— Start Quoted text —
WEBB: My belief is that we should never underestimate the potential that Iran might act irresponsibly. But, at the same time, you can go all the way back to ’01, after we invaded Afghanistan, and Iran was willing to cooperate under certain circumstances.
So I think we’ve had enough signals from Iran over the past several years that in some way balance — counterbalance the rhetoric that spews out of a few people there. And my hope is that we can calm this down a bit, we can calm these issues down a bit, make sure the Congress is directly involved, along with the executive branch, in our decision of where we’re going to go from here, and hopefully, over a period of time, bring Iran into the world community. That should be our goal.

Comment: Webb has been well briefed. Notice that he can well discern between Ahmadinejad’s rantings and a much larger pattern of “signals.” Good for Webb. Webb later responded to more questions about what Iranian actions might permit the President to act without Congress:
QUESTION: Senator, if U.S. forces were to discover IEDs being manufactured in Iran, that were being transported into Iraq, to be used against us, does that qualify under one of your exceptions here, could we take out that IED plant? Or does that mean we can attack (inaudible)?
— End Quoted text —
— Start Entries —
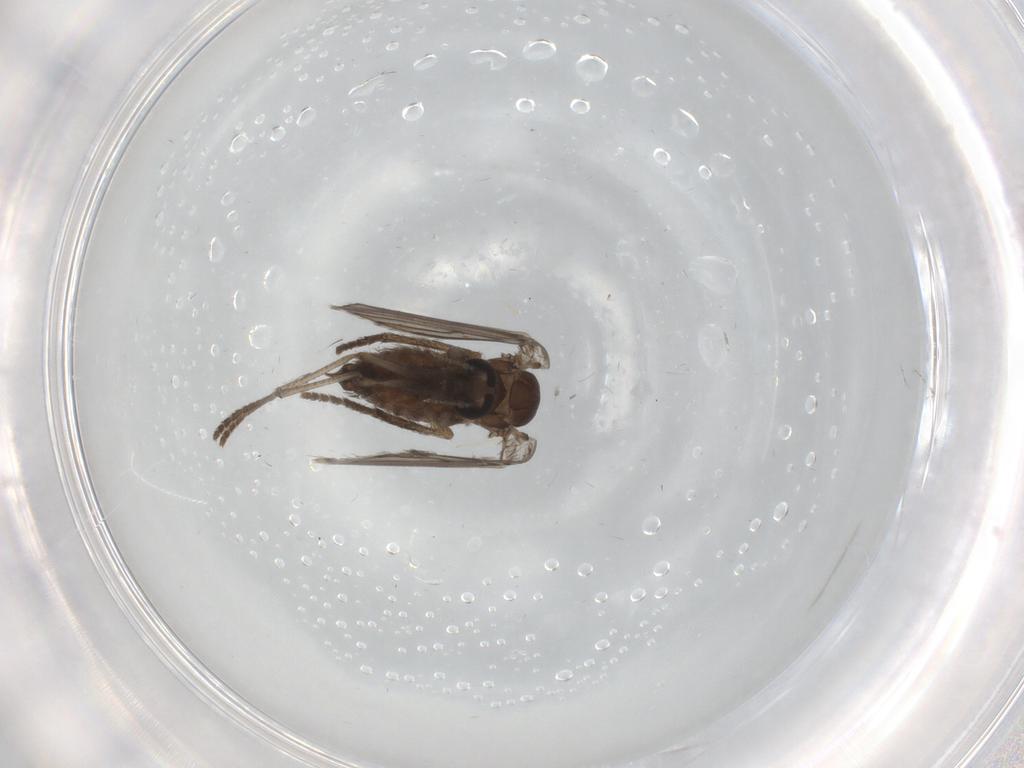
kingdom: Animalia
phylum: Arthropoda
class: Insecta
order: Diptera
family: Psychodidae
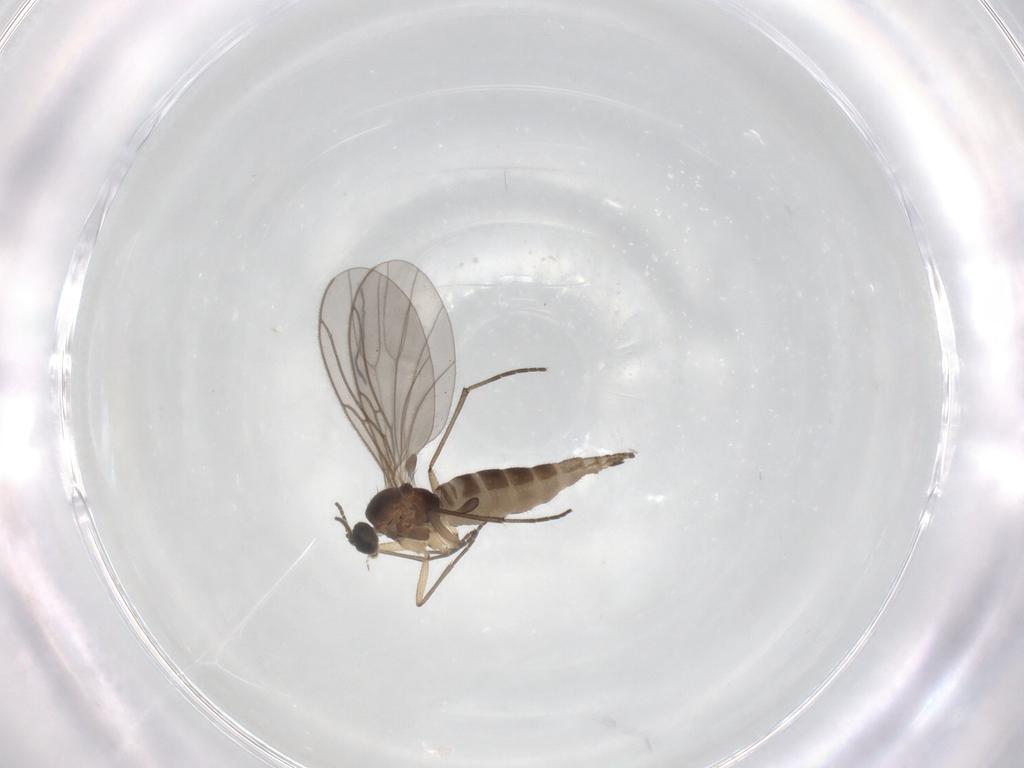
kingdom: Animalia
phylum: Arthropoda
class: Insecta
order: Diptera
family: Sciaridae
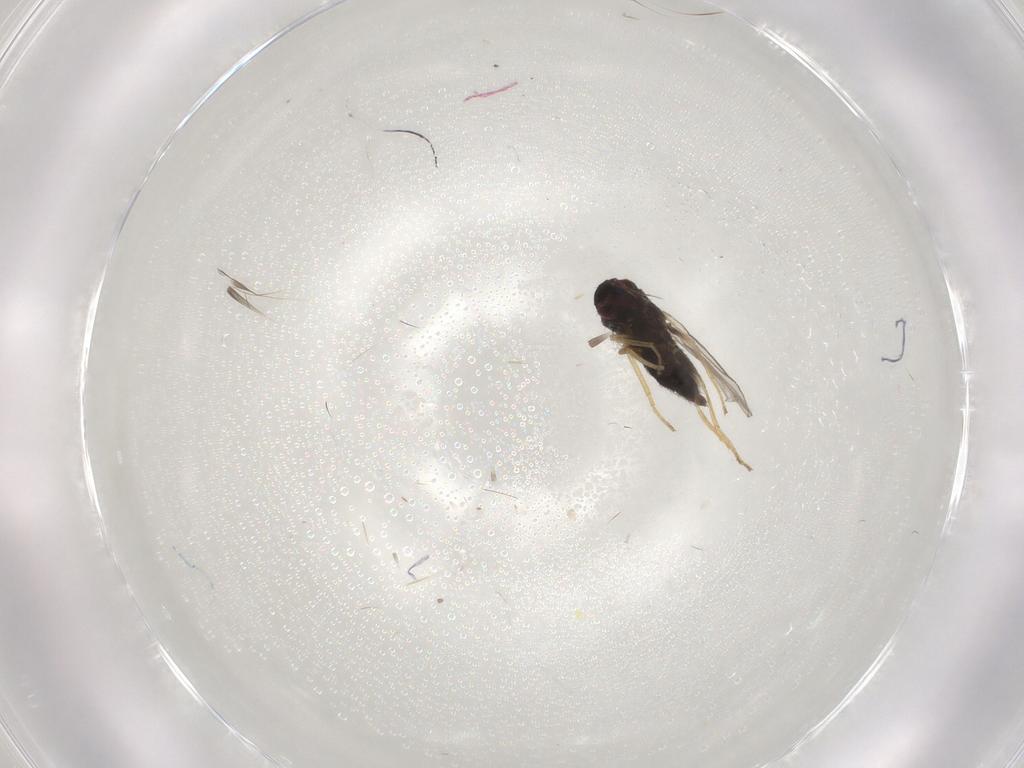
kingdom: Animalia
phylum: Arthropoda
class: Insecta
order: Diptera
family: Dolichopodidae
— End Entries —
Directions:
- a) Based on the Iran passage, say yes or no to each statement and quote the words that decide it: (i) Webb says Iran was willing to cooperate after the U.S. invaded Afghanistan; (ii) Webb wants the executive branch alone to decide the next steps; (iii) the comment says Webb has been poorly briefed.
- b) Name every country mentioned in the Iran passage.
- c) Copy word for word the part of the Iran passage that begins at the words "WEBB: My belief" and ends after the words "under certain circumstances.".
Answer using only the Iran passage, not the listing.

Solved tasks:
- a)
(i) Yes: "you can go all the way back to ’01, after we invaded Afghanistan, and Iran was willing to cooperate under certain circumstances."
(ii) No: "make sure the Congress is directly involved, along with the executive branch"
(iii) No: "Webb has been well briefed."

- b) Iran, Afghanistan, the U.S., Iraq

- c)
WEBB: My belief is that we should never underestimate the potential that Iran might act irresponsibly. But, at the same time, you can go all the way back to ’01, after we invaded Afghanistan, and Iran was willing to cooperate under certain circumstances.